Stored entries
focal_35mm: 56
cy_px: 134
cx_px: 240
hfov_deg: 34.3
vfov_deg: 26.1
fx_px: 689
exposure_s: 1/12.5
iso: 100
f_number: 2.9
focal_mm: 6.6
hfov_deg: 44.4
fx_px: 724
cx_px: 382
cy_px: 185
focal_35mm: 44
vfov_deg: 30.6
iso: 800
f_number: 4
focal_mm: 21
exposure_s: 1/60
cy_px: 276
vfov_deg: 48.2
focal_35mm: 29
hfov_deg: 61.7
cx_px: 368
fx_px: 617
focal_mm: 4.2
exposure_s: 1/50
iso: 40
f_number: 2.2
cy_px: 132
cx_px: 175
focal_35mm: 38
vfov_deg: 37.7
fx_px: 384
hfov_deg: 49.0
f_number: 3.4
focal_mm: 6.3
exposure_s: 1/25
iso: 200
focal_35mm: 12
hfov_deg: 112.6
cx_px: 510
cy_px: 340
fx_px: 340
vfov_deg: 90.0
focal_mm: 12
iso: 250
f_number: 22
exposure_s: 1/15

--

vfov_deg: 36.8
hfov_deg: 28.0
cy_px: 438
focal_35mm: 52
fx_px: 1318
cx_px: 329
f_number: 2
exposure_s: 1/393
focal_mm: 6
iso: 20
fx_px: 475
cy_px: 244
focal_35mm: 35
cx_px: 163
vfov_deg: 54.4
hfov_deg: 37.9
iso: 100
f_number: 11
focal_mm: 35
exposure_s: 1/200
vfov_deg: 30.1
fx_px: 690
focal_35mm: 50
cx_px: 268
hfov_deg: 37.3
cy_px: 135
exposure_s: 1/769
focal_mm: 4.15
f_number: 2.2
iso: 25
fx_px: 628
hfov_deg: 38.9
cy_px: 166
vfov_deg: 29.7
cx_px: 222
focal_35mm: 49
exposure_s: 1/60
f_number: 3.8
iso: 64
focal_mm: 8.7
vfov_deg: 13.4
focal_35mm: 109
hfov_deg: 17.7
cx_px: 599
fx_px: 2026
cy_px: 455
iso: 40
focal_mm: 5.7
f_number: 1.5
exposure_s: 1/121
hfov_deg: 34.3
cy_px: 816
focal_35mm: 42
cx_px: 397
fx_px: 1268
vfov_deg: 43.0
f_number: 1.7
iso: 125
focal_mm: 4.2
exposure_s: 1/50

*Task brief*: Of the entries above, repeat exactly the lines from the line with "focal_35mm: 56" through the line with "exposure_s: 1/15", both of them included.

*Task solution*:
focal_35mm: 56
cy_px: 134
cx_px: 240
hfov_deg: 34.3
vfov_deg: 26.1
fx_px: 689
exposure_s: 1/12.5
iso: 100
f_number: 2.9
focal_mm: 6.6
hfov_deg: 44.4
fx_px: 724
cx_px: 382
cy_px: 185
focal_35mm: 44
vfov_deg: 30.6
iso: 800
f_number: 4
focal_mm: 21
exposure_s: 1/60
cy_px: 276
vfov_deg: 48.2
focal_35mm: 29
hfov_deg: 61.7
cx_px: 368
fx_px: 617
focal_mm: 4.2
exposure_s: 1/50
iso: 40
f_number: 2.2
cy_px: 132
cx_px: 175
focal_35mm: 38
vfov_deg: 37.7
fx_px: 384
hfov_deg: 49.0
f_number: 3.4
focal_mm: 6.3
exposure_s: 1/25
iso: 200
focal_35mm: 12
hfov_deg: 112.6
cx_px: 510
cy_px: 340
fx_px: 340
vfov_deg: 90.0
focal_mm: 12
iso: 250
f_number: 22
exposure_s: 1/15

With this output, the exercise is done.